Copmlex structures....

[Jeff Shannon]

"Dmitry S. Makovey" wrote:

> 01. >>> f={}
> 02. >>> f['name']='dimon'
> 03. >>> f['age']=20
> 04. >>> a=[]
> 05. >>> a.append(f)
> 06. >>> print a
> 07. [{'age': 20, 'name': 'dimon'}]
> 08. >>> f['age']=22
> 09. >>> print a
> 10. [{'age': 22, 'name': 'dimon'}]
>
> I don't like result in the last like I've expected to have [{'age': 20,
> 'name': 'dimon'}], how could i do this?
>
> I know that it must be as simple as using something like b[:], but what?

When you append f to your list, you end up having *two* references to the same
dictionary -- one of those references is f, and the other is a[0] -- but they
both point to the *same* dictionary, meaning that changing it in one place
affects it regardless of which way you access it.  It's like you've given it a
nickname.

What you need to do, is add a *copy* of the dictionary to your list.

import copy
a.append( copy.copy(f) )

Now, the dictionary referred to by a[0] is independent of the dictionary
pointed to by f, and you can change f without affecting the one at a[0].

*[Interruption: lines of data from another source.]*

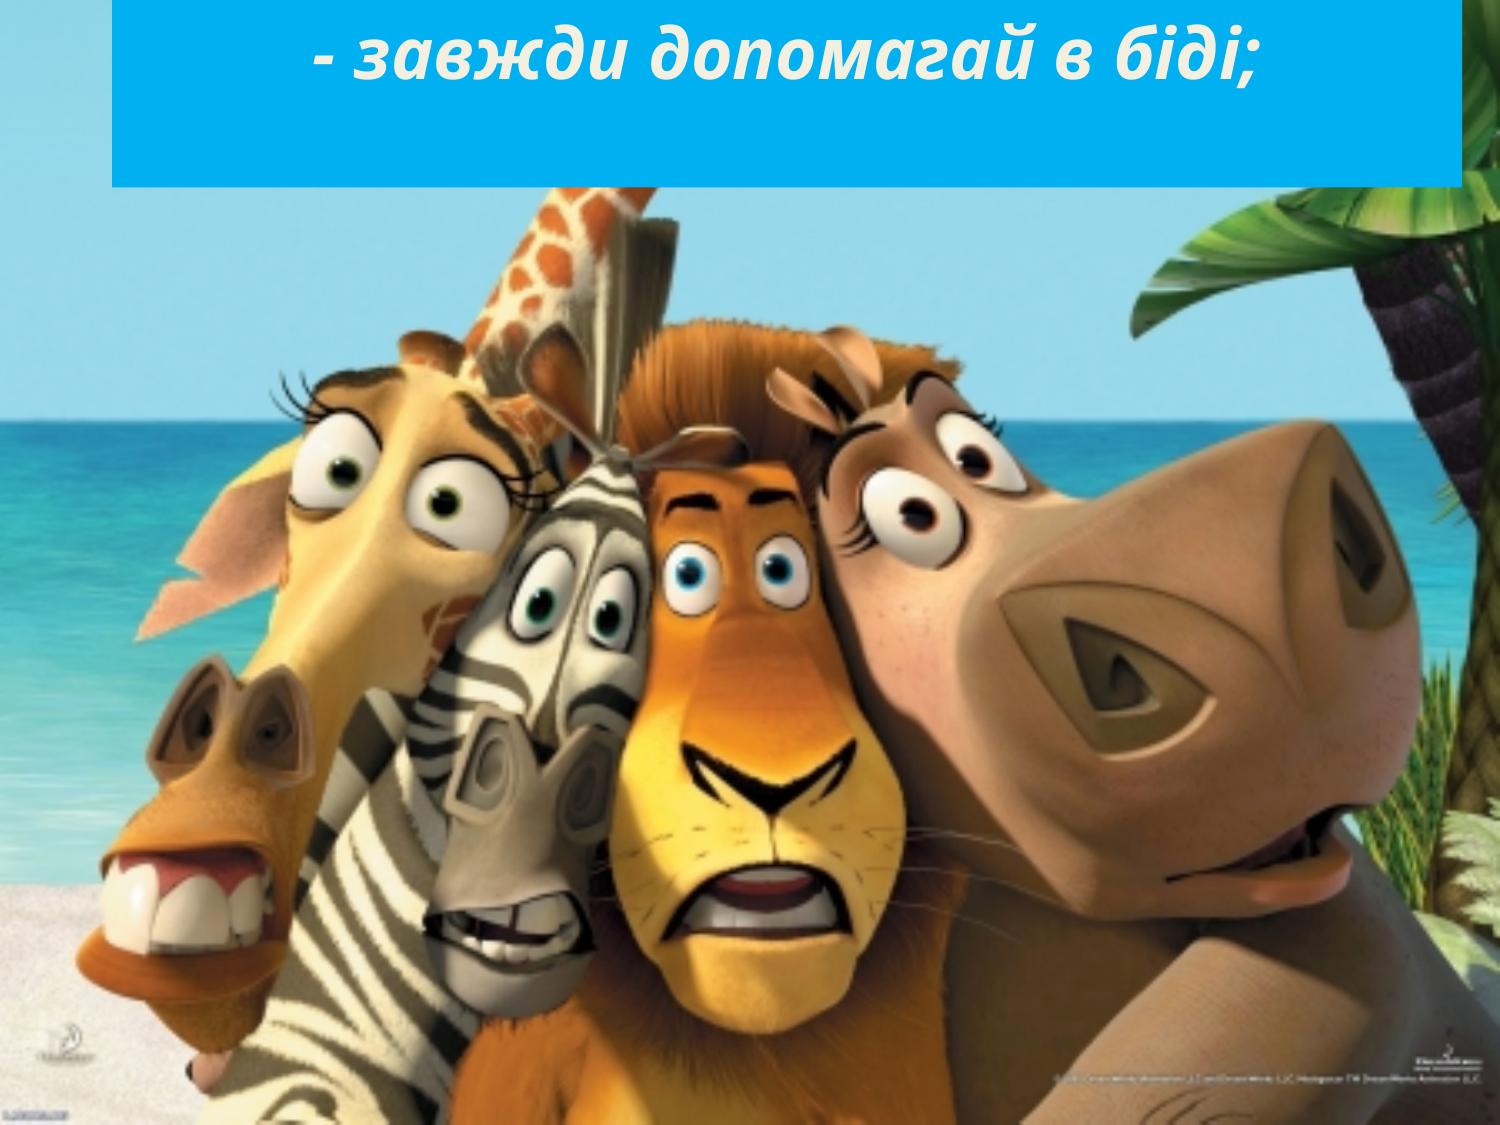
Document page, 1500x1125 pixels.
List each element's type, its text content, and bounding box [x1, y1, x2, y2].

picture [0, 0, 1500, 1125]
title - завжди допомагай в біді; [112, 0, 1463, 188]
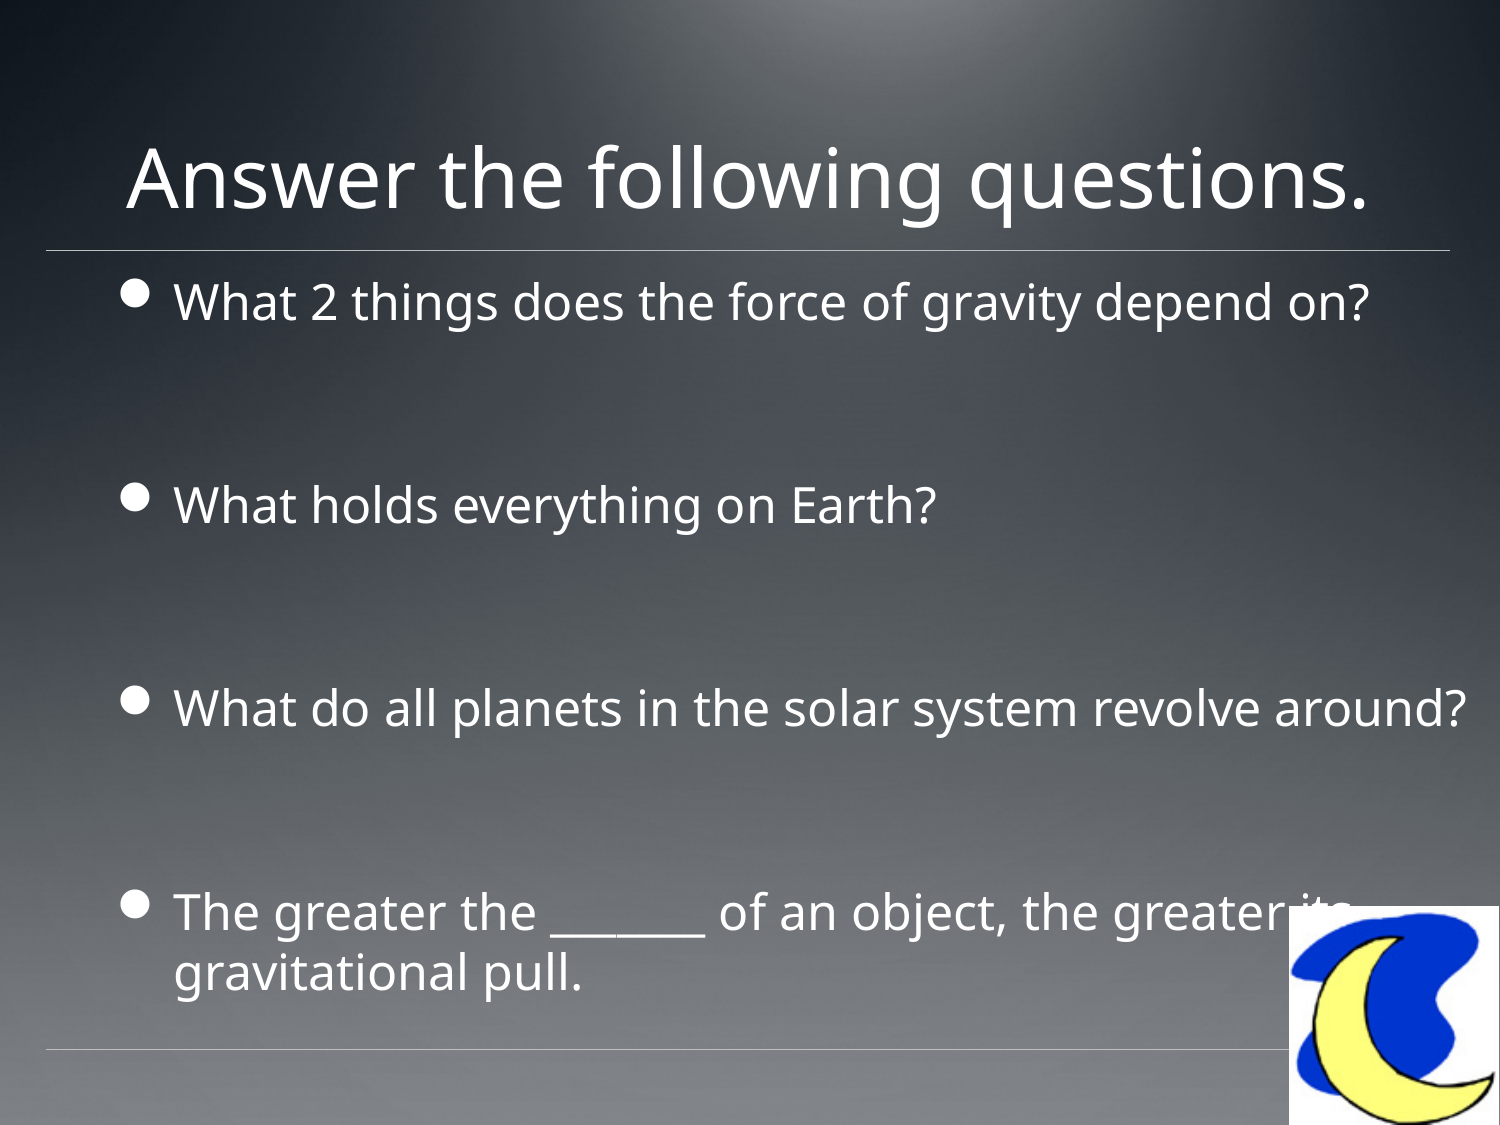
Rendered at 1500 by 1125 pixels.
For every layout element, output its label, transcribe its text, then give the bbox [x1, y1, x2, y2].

picture [1287, 904, 1500, 1125]
title Answer the following questions. [105, 17, 1394, 233]
list What 2 things does the force of gravity depend on? What holds everything on Earth? What do all planets in the solar system revolve around? The greater the _______ of an object, the greater its gravitational pull. [101, 262, 1500, 1024]
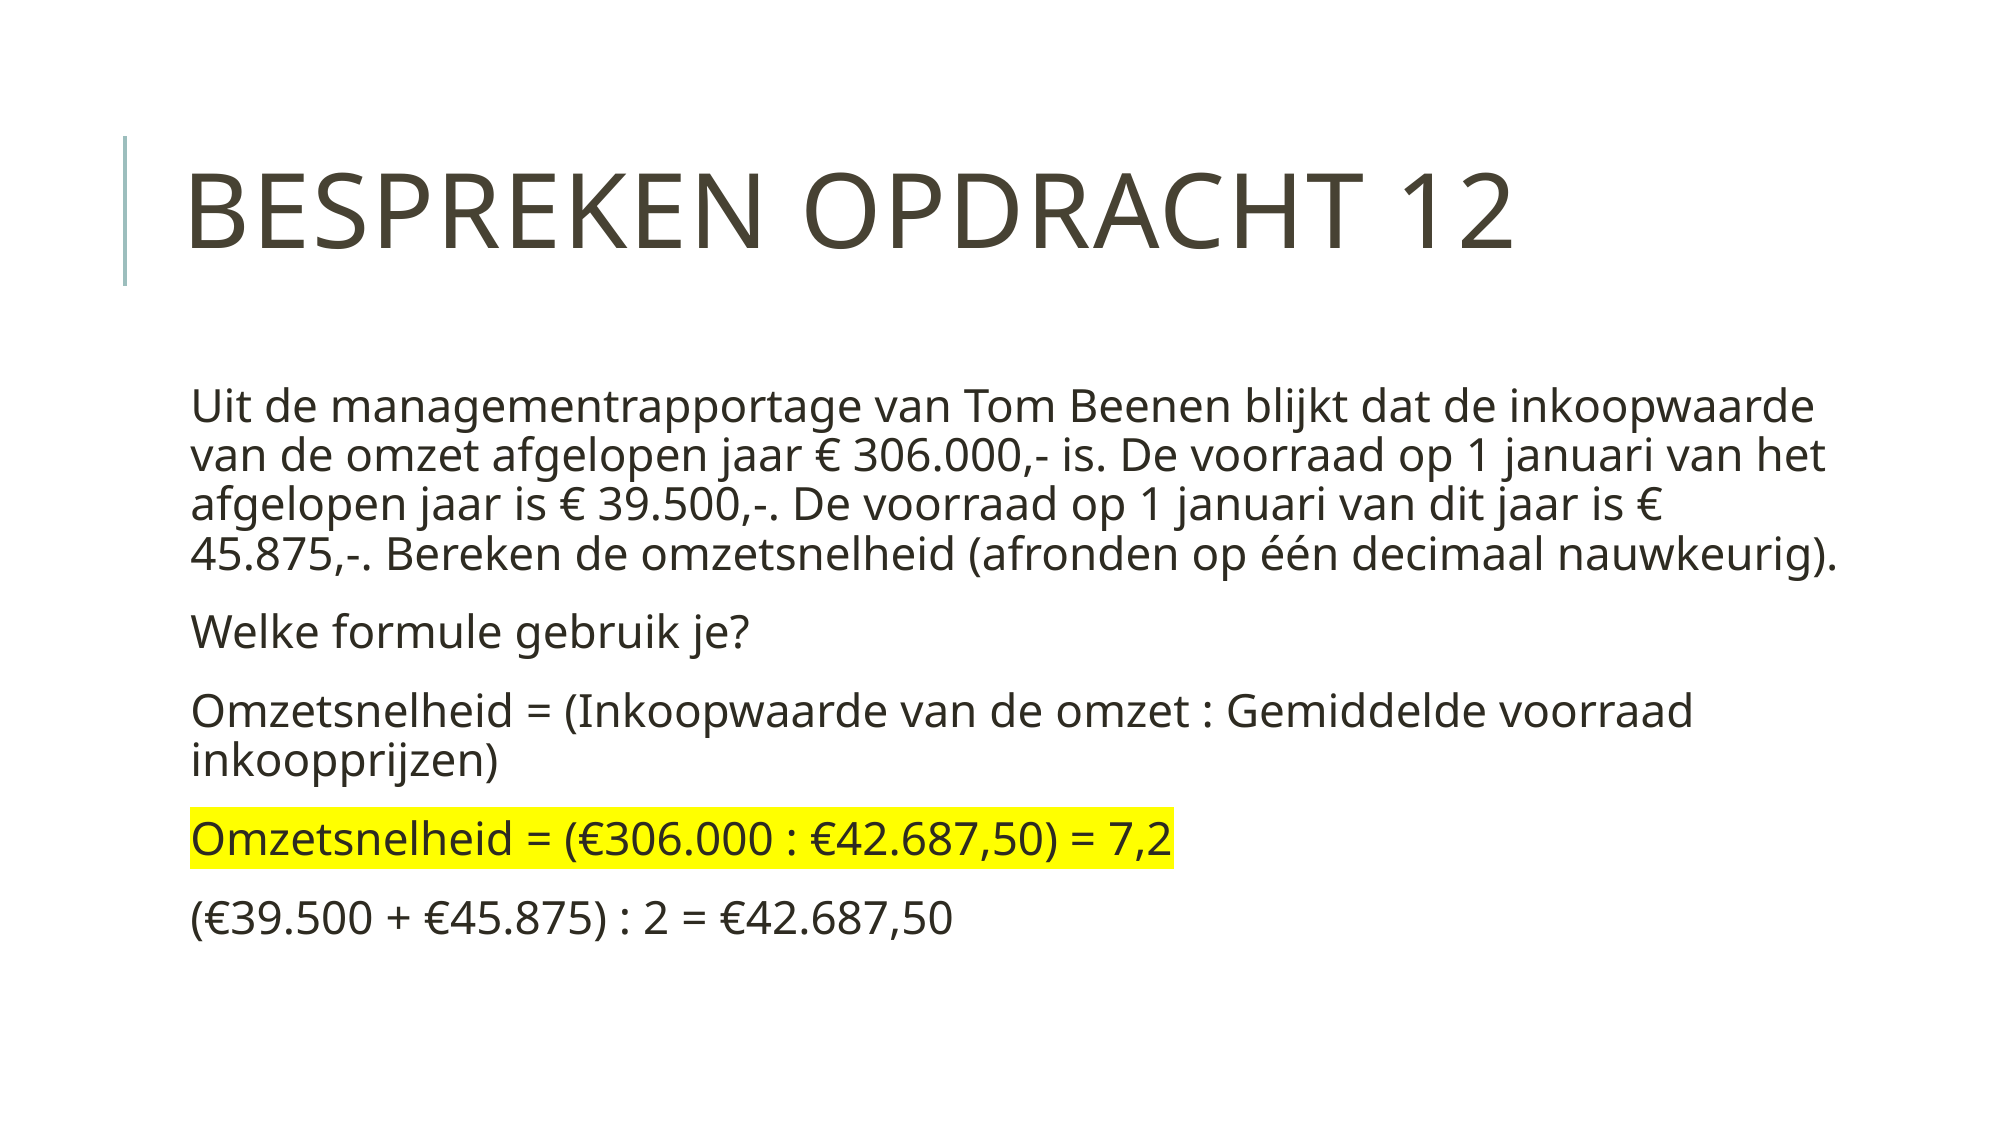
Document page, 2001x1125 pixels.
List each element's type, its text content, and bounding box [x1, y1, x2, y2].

list Uit de managementrapportage van Tom Beenen blijkt dat de inkoopwaarde van de omzet afgelopen jaar € 306.000,- is. De voorraad op 1 januari van het afgelopen jaar is € 39.500,-. De voorraad op 1 januari van dit jaar is € 45.875,-. Bereken de omzetsnelheid (afronden op één decimaal nauwkeurig). Welke formule gebruik je? Omzetsnelheid = (Inkoopwaarde van de omzet : Gemiddelde voorraad inkoopprijzen) Omzetsnelheid = (€306.000 : €42.687,50) = 7,2 (€39.500 + €45.875) : 2 = €42.687,50 [168, 375, 1865, 1035]
title Bespreken opdracht 12 [168, 96, 1763, 342]
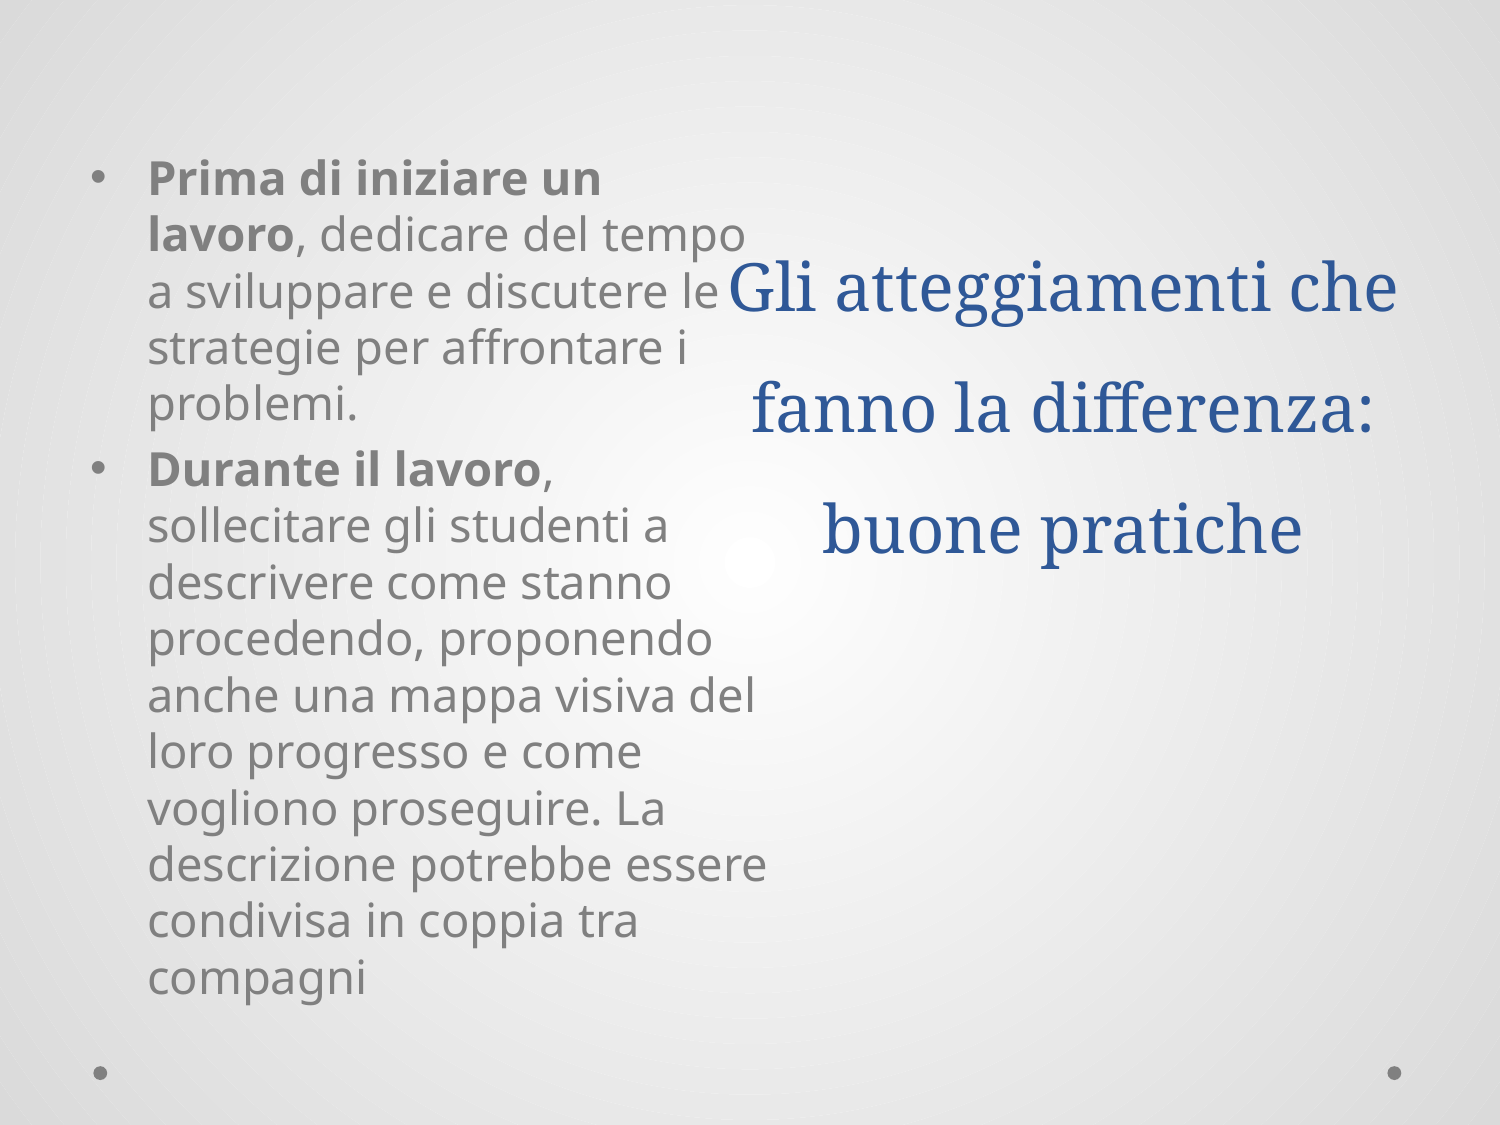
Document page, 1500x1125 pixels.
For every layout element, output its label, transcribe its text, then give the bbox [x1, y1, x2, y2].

title Gli atteggiamenti che fanno la differenza: buone pratiche [786, 184, 1425, 575]
list Prima di iniziare un lavoro, dedicare del tempo a sviluppare e discutere le strategie per affrontare i problemi. Durante il lavoro, sollecitare gli studenti a descrivere come stanno procedendo, proponendo anche una mappa visiva del loro progresso e come vogliono proseguire. La descrizione potrebbe essere condivisa in coppia tra compagni [75, 75, 786, 1013]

There might be a slight complication if you have a mutable object (like a list
or a class instance) as one of f's values, because f and f's copy will have
references to a single copy of that object.  (Same problem, one layer deeper.)
This can be solved by using copy.deepcopy() instead of copy.copy(), which
should recursively copy all of its argument's contents.

Hope that helps...

Jeff Shannon
Technician/Programmer
Credit International